* **Work to be completed**: In the records below, find every line with the word "maupun" and copy it.

(Records to process Opens)

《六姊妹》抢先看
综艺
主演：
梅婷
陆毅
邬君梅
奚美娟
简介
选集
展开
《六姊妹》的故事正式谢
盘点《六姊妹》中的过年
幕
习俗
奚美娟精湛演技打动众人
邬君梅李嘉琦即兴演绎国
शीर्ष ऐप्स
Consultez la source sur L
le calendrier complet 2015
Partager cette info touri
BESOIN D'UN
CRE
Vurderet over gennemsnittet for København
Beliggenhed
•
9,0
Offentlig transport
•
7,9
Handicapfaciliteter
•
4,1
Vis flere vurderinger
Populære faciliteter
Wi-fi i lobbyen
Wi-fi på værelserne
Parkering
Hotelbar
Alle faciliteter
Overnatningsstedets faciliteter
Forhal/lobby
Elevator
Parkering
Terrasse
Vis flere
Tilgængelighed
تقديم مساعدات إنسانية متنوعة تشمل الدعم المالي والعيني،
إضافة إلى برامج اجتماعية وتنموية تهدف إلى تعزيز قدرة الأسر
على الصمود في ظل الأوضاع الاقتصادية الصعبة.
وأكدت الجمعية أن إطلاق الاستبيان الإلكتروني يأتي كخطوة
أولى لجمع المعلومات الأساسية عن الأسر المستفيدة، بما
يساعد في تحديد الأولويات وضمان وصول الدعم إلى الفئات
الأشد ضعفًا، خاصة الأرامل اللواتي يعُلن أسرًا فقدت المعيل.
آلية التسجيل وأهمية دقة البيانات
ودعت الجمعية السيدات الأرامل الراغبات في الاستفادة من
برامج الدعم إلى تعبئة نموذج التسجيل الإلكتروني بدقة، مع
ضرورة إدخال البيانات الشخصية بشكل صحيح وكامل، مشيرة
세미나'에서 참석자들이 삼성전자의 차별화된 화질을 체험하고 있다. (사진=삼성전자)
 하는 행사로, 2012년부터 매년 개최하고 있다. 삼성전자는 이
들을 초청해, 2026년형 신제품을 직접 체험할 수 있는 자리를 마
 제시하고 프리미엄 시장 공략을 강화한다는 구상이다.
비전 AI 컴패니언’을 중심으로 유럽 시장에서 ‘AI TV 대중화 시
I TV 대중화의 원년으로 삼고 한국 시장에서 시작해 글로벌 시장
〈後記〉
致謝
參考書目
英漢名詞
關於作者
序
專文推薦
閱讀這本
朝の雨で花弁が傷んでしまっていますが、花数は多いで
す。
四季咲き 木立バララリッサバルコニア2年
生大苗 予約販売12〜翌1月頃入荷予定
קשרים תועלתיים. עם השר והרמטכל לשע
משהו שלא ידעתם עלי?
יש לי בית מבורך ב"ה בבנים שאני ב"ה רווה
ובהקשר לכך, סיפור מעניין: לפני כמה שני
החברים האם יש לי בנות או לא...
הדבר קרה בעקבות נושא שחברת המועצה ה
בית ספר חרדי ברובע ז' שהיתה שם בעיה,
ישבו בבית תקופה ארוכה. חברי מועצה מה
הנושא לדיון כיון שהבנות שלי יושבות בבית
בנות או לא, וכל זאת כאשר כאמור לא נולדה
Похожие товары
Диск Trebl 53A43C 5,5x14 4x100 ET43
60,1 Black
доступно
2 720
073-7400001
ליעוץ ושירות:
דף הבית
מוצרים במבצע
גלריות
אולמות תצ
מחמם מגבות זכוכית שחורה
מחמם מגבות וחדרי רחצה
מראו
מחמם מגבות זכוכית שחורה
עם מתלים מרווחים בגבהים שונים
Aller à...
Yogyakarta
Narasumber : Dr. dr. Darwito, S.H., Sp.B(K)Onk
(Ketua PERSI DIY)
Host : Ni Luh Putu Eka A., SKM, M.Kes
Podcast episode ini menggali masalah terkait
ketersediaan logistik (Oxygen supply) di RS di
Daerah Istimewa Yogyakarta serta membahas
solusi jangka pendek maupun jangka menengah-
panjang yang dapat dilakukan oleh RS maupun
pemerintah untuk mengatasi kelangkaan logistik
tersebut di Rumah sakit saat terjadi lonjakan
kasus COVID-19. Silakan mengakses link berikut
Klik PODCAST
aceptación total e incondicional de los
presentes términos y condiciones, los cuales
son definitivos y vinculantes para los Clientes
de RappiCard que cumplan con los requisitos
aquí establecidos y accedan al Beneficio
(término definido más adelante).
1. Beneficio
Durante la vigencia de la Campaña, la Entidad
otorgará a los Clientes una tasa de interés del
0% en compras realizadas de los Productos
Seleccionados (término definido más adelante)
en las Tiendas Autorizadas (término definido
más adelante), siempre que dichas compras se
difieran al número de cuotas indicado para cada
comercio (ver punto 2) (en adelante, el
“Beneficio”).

(Records to process Closes)

* **Written solution**:
solusi jangka pendek maupun jangka menengah-
panjang yang dapat dilakukan oleh RS maupun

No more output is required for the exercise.